Mechanistic worldviews applied to fallible humans can only end up in brutalism. But why would ethics be of any interest to Safety? It doesn’t matter what you do or how you do it in safety, just as long as the outcome fits your definition of safety or your definition of culture. When safety comes first, people come second and ethics come third.
When safety is your number one priority, you can over-ride the beliefs off others and devalue their culture because belief is just the outcome of structure.
The reality is, changing structure doesn’t even shift the dial on culture.
The reality is the opposite of what Hopkins preaches.
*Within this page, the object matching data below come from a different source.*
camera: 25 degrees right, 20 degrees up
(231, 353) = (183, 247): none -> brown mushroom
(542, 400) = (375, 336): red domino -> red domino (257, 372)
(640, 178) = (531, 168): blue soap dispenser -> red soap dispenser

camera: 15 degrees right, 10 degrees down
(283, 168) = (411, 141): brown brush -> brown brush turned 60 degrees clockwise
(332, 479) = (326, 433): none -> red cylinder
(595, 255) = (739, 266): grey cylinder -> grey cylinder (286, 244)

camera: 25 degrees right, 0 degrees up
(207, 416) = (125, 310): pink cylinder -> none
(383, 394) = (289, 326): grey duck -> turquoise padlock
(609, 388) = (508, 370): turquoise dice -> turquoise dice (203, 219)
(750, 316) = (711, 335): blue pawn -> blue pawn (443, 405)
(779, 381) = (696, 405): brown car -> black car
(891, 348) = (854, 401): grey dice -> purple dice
Culture creates structure.
If you want to learn about a view of culture that is NOT mechanistic and doesn’t start with the assumption that safety is the starting point for thinking, you can study here: https://cllr.com.au/product/culture-leadership-program-unit-15-overseas-elearning/
Or start the free Intro to SPoR module with Matt Thorne: matthew@riskdiversity.com.au
Or download any of the free books (https://www.humandymensions.com/shop/)
Listen to SPoR Podcasts: https://podcasters.spotify.com/pod/show/socialpsychologyofrisk
Or watch SPoR videos: https://vimeo.com/cllr
SPoR doesn’t start with the outcome (safety) it starts with the process (risk).
Rob Long says
Structure does NOT create culture, Culture creates structure: https://www.abc.net.au/news/2023-12-07/maningrida-college-2023-six-graduates/103196616
Only Safety could reverse reality to suit its own worldview so that it can brutalise people through structure to create the culture of fear it wants.
Matt Thorne says
When people do not look to their Ontology/ Worldview, how can they see what is their trajectory?
The English were Colonisers, no-one doubts that, but in the effort of creating ‘ Structure” came up with ‘Terra Nulllius’.
Helping organisations understand themselves gives them knowledge of their people and purpose, that gives them structure!
Challenging a lot of people here Rob!
Rob Long says
For those looking for evidence that structure doesn’t shift the dial on culture. Try 65,000 years of the Dreamtime in Australian Indigenous Culture and the structure imposed by English colonization. The brutalism and genocide (justified as ‘structure’) of English colonization has had no effect on the Dreamtime as the foundation of Indigenous thinking and reason for being. One would think any person claiming to be a Historian would know that.